ABOUT THIS EXERCISE:
Line by line, please look for the word "permission" in the following records, then copy each line you find it in.

DATASET EXCERPTS:
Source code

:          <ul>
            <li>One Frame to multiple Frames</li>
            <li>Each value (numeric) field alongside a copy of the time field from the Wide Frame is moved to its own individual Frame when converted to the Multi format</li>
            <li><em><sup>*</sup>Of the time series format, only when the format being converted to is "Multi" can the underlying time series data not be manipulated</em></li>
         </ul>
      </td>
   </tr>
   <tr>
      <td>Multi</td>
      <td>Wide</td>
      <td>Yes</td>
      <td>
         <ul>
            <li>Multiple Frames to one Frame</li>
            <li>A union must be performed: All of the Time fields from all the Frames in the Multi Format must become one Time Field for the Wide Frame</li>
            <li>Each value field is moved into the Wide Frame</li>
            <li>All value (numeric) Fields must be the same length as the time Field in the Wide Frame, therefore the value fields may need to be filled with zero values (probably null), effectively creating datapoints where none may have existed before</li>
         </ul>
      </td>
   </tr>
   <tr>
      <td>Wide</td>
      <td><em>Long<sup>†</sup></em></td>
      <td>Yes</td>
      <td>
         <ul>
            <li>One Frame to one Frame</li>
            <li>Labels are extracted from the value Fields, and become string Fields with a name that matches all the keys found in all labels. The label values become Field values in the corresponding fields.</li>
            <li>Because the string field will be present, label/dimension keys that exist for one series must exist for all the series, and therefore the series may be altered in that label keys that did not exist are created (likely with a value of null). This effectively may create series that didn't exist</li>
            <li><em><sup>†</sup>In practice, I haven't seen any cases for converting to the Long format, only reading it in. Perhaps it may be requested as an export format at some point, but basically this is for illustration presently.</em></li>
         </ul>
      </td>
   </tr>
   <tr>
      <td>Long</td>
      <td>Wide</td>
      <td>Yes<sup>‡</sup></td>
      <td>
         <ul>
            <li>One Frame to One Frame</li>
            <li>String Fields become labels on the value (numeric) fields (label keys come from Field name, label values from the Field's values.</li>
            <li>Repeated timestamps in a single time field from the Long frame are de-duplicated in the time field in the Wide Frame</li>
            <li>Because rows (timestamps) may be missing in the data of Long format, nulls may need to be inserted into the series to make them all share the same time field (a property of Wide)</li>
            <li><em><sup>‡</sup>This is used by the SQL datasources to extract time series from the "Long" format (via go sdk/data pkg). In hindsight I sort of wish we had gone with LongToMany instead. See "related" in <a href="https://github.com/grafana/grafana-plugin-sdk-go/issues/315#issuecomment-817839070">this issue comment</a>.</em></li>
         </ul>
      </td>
...
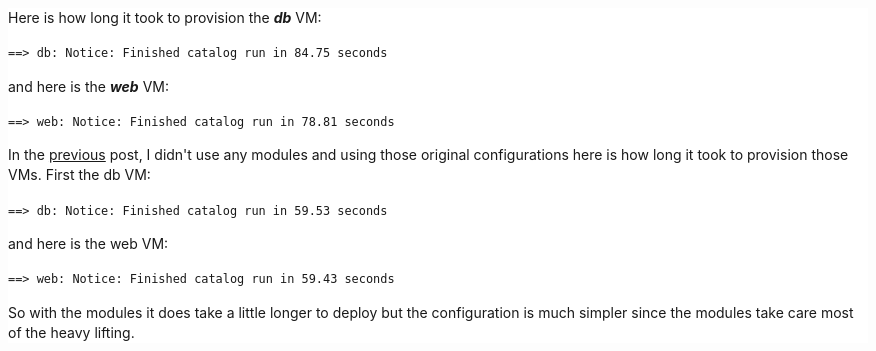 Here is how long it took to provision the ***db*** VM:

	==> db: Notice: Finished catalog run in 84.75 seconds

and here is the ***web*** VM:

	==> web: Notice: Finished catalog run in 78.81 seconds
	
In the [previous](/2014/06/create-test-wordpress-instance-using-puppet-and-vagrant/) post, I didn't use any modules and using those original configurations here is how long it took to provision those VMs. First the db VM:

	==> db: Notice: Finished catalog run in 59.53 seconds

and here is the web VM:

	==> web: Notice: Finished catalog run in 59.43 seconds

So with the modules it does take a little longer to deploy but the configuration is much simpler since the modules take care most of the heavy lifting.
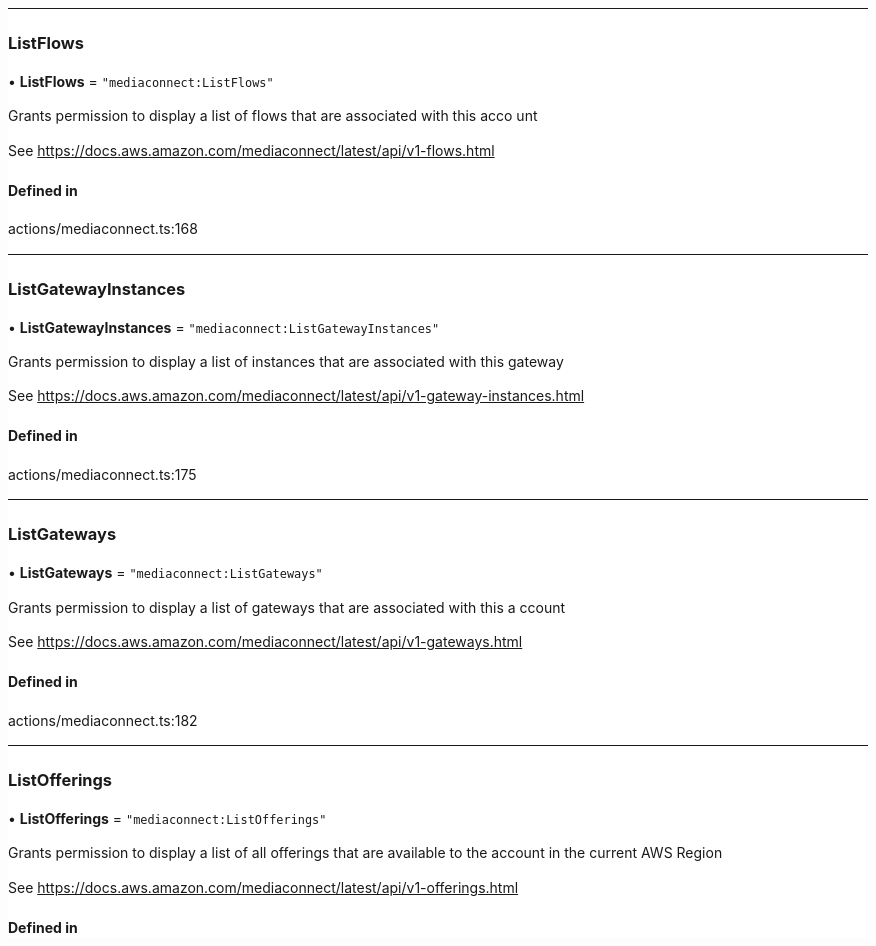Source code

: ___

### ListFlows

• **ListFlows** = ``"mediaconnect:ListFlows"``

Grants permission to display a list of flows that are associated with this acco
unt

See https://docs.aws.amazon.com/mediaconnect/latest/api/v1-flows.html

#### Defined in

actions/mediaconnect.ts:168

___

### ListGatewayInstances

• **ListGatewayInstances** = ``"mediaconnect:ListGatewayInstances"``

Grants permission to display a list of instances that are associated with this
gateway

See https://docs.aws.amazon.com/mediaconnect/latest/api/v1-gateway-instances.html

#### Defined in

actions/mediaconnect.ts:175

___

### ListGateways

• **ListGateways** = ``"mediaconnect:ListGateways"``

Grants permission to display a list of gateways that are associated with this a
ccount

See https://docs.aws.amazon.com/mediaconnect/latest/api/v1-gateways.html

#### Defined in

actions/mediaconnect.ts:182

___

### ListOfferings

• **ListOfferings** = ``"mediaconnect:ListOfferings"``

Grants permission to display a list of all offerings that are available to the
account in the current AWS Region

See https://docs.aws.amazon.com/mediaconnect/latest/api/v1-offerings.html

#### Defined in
...
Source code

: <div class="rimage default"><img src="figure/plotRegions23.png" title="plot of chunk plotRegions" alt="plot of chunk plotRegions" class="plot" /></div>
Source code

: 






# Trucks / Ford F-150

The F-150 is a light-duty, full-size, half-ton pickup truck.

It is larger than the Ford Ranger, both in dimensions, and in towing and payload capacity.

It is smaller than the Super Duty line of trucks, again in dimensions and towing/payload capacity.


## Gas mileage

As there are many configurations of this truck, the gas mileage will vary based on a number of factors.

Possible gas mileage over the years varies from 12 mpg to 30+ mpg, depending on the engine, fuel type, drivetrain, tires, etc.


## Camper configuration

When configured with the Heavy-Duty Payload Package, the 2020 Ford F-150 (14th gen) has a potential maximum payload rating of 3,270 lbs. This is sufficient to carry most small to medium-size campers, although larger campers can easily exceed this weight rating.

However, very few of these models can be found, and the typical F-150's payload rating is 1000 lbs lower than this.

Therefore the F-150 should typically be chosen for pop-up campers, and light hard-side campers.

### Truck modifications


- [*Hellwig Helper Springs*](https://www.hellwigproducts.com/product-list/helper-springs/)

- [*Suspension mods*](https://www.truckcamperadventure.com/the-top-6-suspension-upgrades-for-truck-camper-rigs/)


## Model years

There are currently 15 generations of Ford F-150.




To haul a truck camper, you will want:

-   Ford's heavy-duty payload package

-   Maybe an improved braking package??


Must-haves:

YOUR SOLUTION:
Grants permission to display a list of flows that are associated with this acco
Grants permission to display a list of instances that are associated with this
Grants permission to display a list of gateways that are associated with this a
Grants permission to display a list of all offerings that are available to the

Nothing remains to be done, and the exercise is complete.